═════ Data supplied
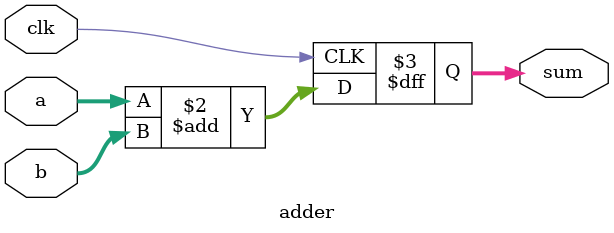
<source format=sv>
module adder
#(parameter DATA_WIDTH=32)
(
input logic clk,
input logic [DATA_WIDTH-1:0] a,
input logic [DATA_WIDTH-1:0] b,
output logic [DATA_WIDTH-1:0] sum
);
always_ff@(posedge clk)
    sum<=a+b;
endmodule
</source>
══════════
To do:
Reproduce the material in its entirety and word for word, without the pictures.

Written answer:
<source format=sv>
module adder
#(parameter DATA_WIDTH=32)
(
input logic clk,
input logic [DATA_WIDTH-1:0] a,
input logic [DATA_WIDTH-1:0] b,
output logic [DATA_WIDTH-1:0] sum
);
always_ff@(posedge clk)
    sum<=a+b;
endmodule
</source>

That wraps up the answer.